Geyve halkının yoğun ilgi gösterdiği açılış programında Abdurrahman Dilipak, Ahmet Varol ve Hamza Türkmen'in katıldığı "Darbeler ve Özgürlükler" konulu bir de panel düzenlendi. Darbelerin İttihat Terakki'ye ve hatta daha öncesine uzanan köklerine işaret eden Dilipak, halkın darbeler ve çıkartılan kanunlarla nasıl sindirildiğine değindi. 1960'tan sonraki darbelerin mantığının "bu ülkenin bu halka bırakılmayacak kadar değerli olduğu" anlamına geldiğini belirten Dilipak, sözlerini bilgiye, dayanışmaya ve birlikteliğe vurgu yaparak bitirdi.

Dilipak'ın ardından söz alan Ahmet Varol, yaşadığı örnekler üzerinden darbelerin İslam dünyasından nasıl göründüğünü anlattı. Filistin'deki gündemin sıcaklığı ve katılımcıların da talebi üzerine sözü Filistin'e getiren Varol, konuyla ilgili sağlıklı bilgiler aktardı ve yaşananların "iç çatışma" değil, Siyonistlerin desteğini alan el-Fetih içindeki çetelerin provokasyonları olduğunu belirtti.

Son olarak söz alan Hamza Türkmen ise Geyve ve çevresindeki sorumlu Müslümanların çabaları ile açılan temsilciliğin önemine vurgu yaptıktan sonra darbelerin, insanın fıtri yapısına muhalif ve insanların fıtratlarına açık bir müdahale olduğunu söyledi. Darbelere ve militarist düzene karşı mücadelenin ise tevhid temelinde yürütülmesi gerektiğine dikkat çeken Türkmen, İslam düşmanı, yasakçı ve zorba rejime karşı İslami kimliği korumanın ve Kur'an temelli bir mücadele vermenin kaçınılmazlığına işaret etti.

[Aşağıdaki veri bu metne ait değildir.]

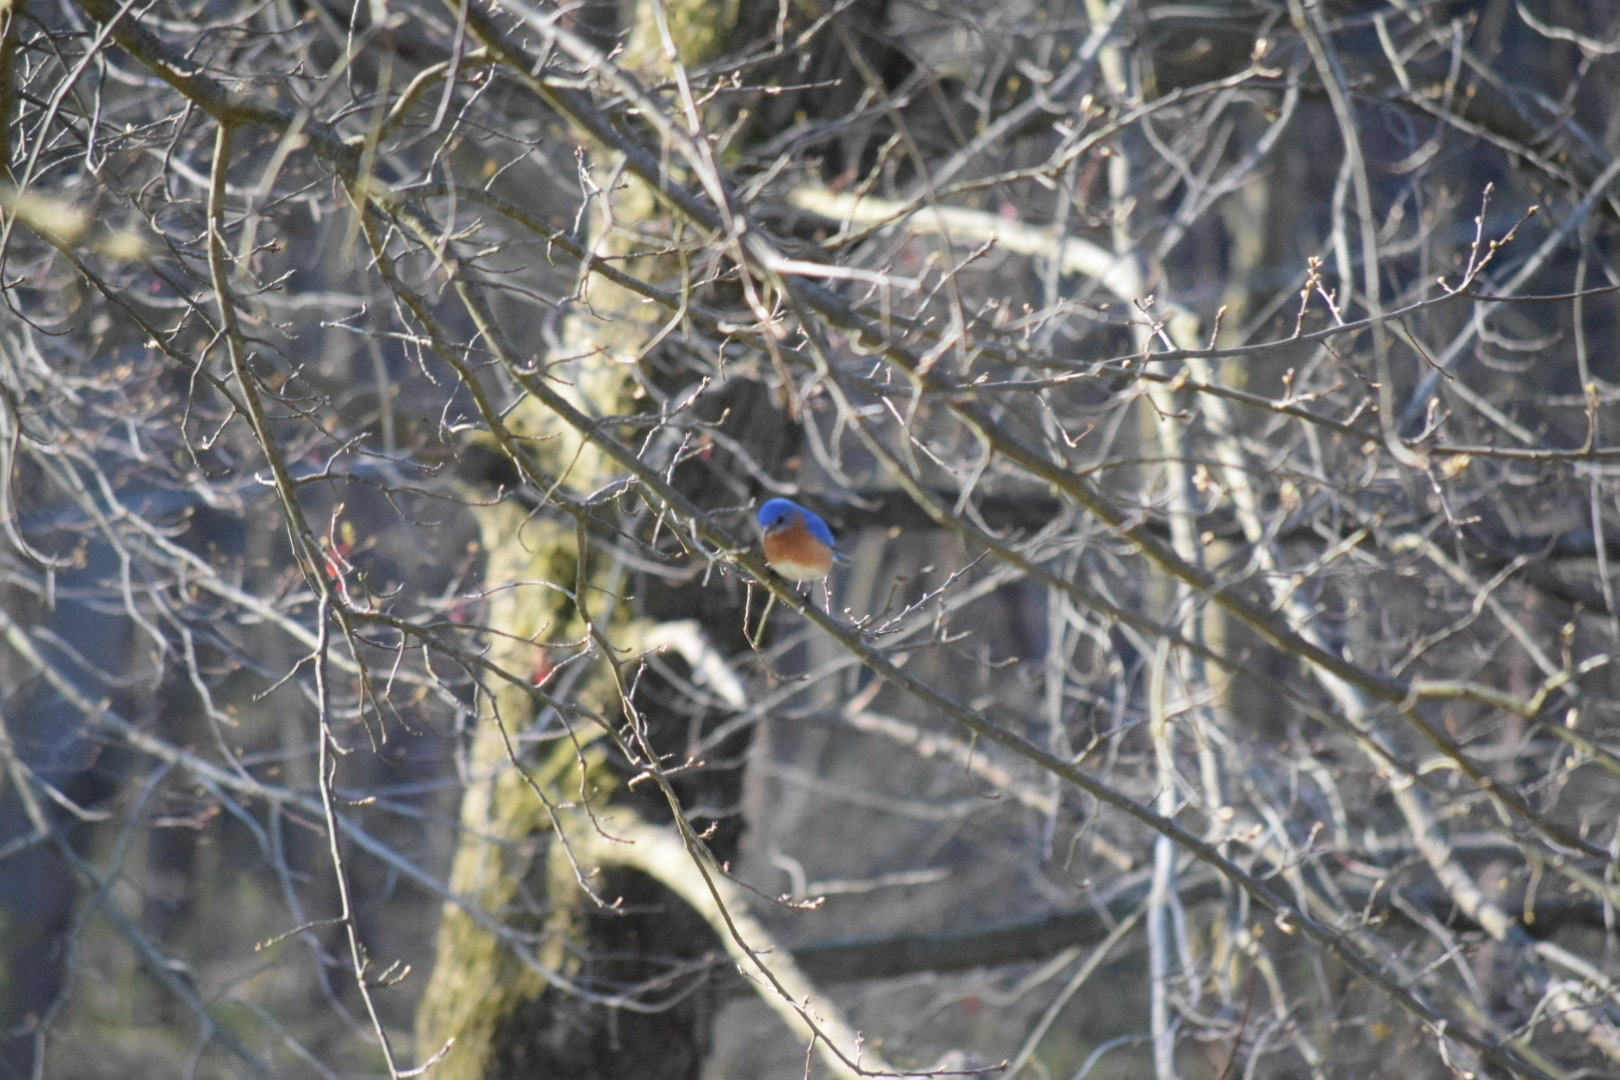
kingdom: Animalia
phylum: Chordata
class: Aves
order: Passeriformes
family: Turdidae
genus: Sialia
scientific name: Sialia sialis
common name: Eastern bluebird
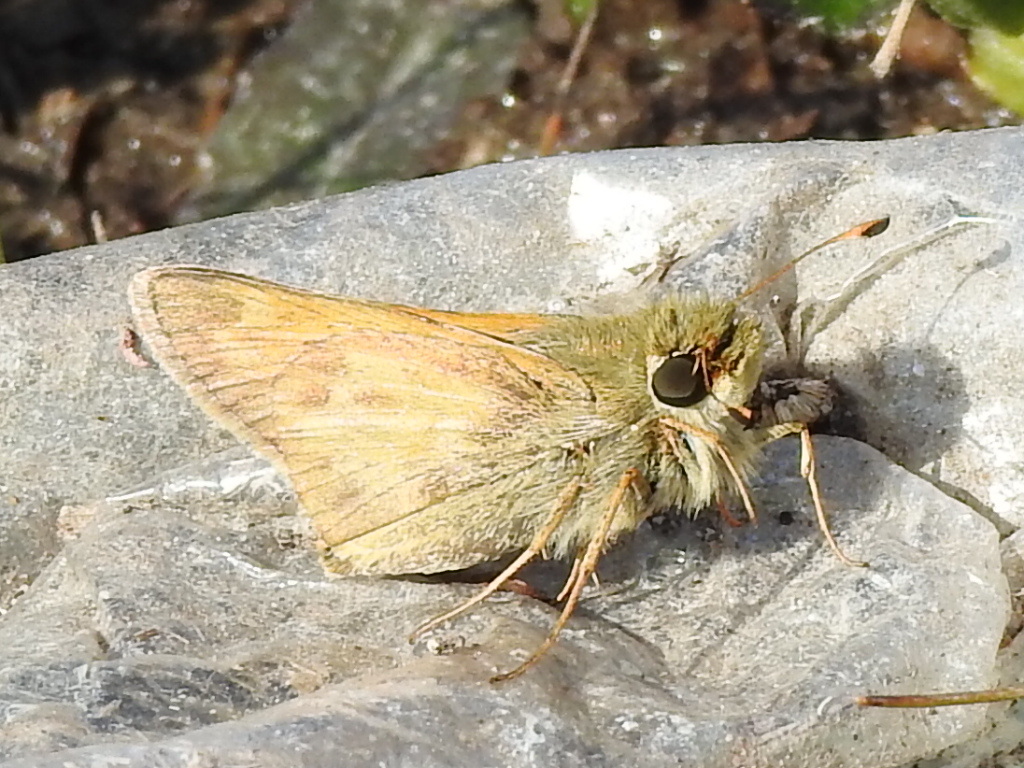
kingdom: Animalia
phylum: Arthropoda
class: Insecta
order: Lepidoptera
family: Hesperiidae
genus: Atalopedes
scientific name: Atalopedes
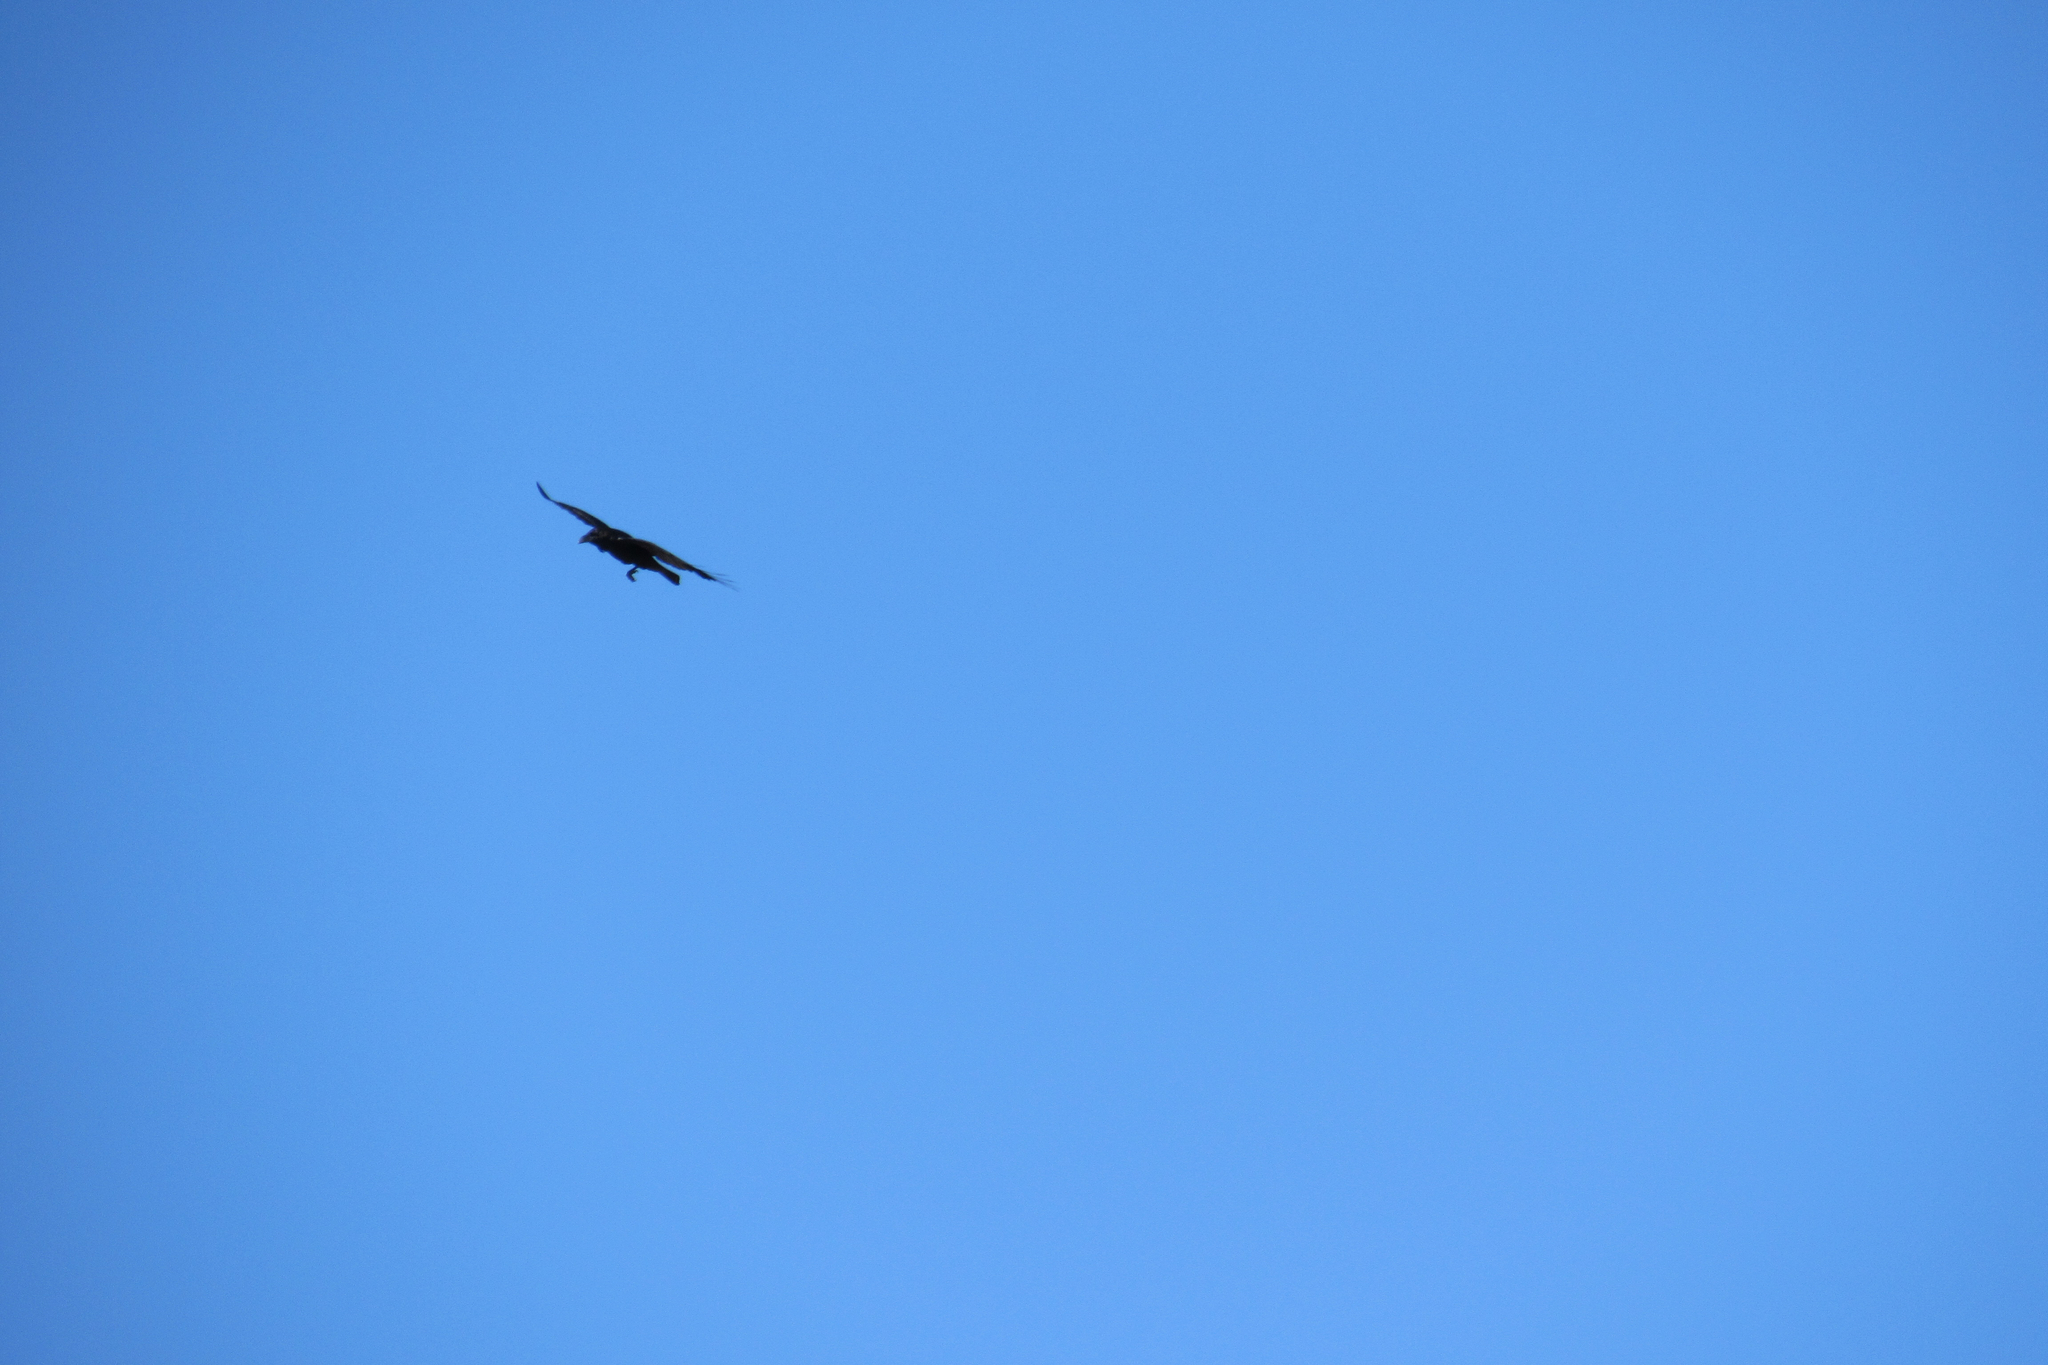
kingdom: Animalia
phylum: Chordata
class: Aves
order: Passeriformes
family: Corvidae
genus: Corvus
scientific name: Corvus corax
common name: Common raven
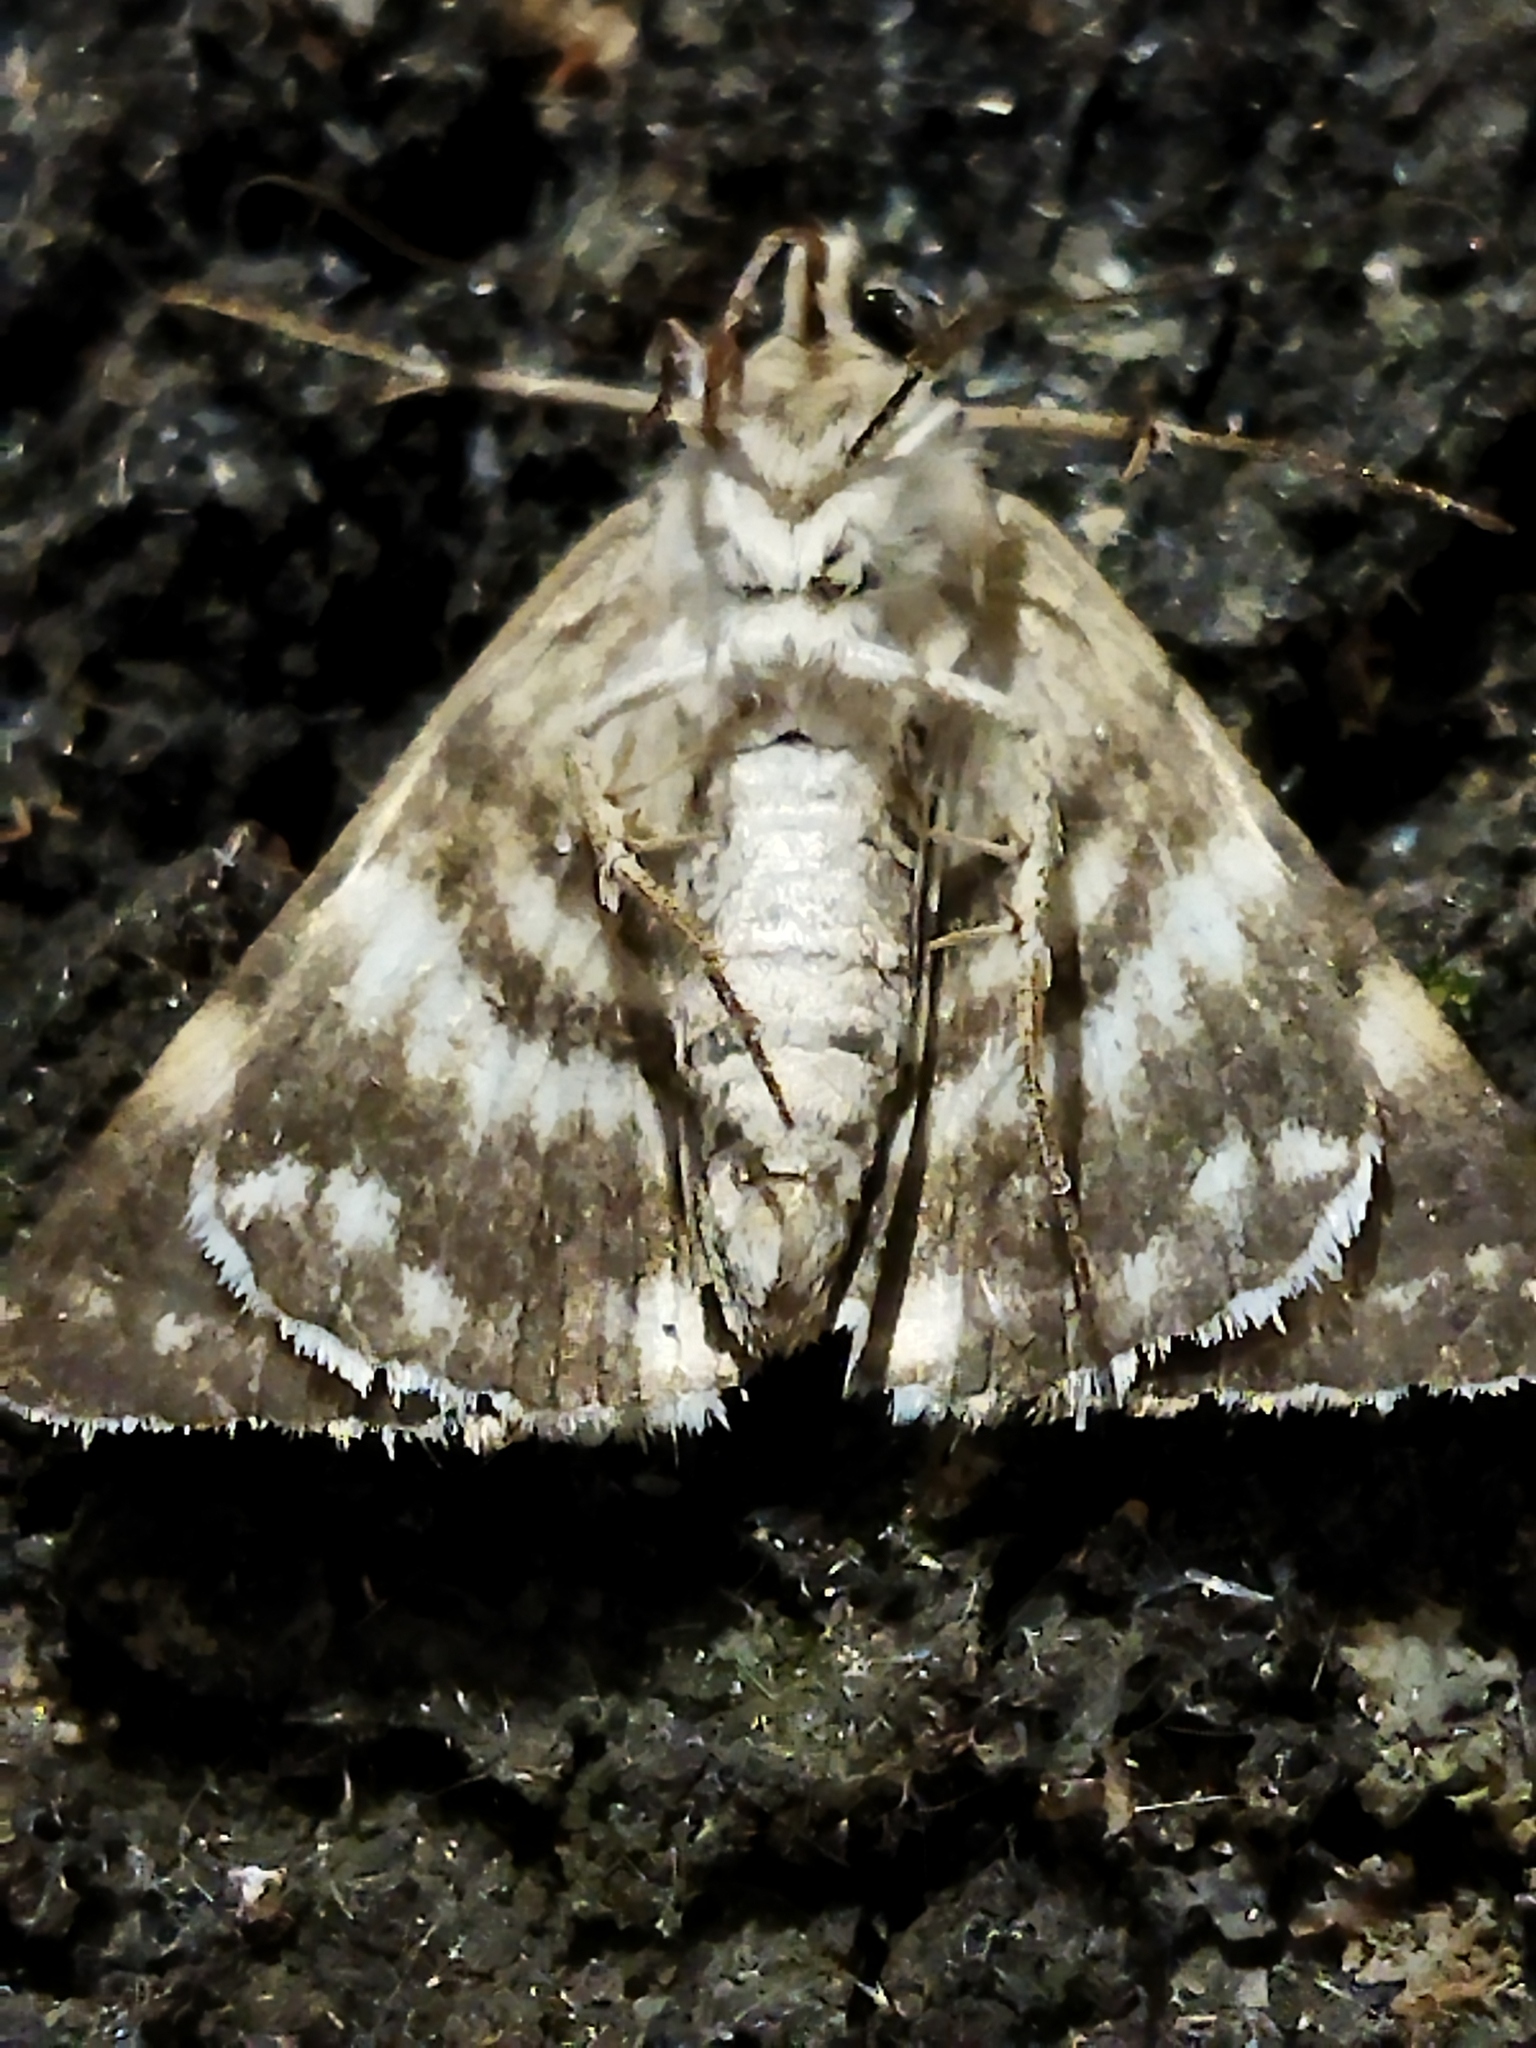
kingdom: Animalia
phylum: Arthropoda
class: Insecta
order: Lepidoptera
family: Erebidae
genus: Grammodes
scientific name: Grammodes stolida
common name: Geometrician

Katılımcıların sorularının cevaplanmasının ardından Özgür-Derin çalışmalarını yansıtan sinevizyon gösterisiyle devam eden program, Grup Yürüyüş'ün mini bir dinletisiyle sona erdi.

Geyve'de Özgür-Der Temsilciliği olarak çalışmalarını sürdürecek kardeşlerimize çabalarının Rabbimizce desteklenmesini diliyor; tevhid, adalet, özgürlük mücadelesine Geyve'den soluk katmasını umuyoruz.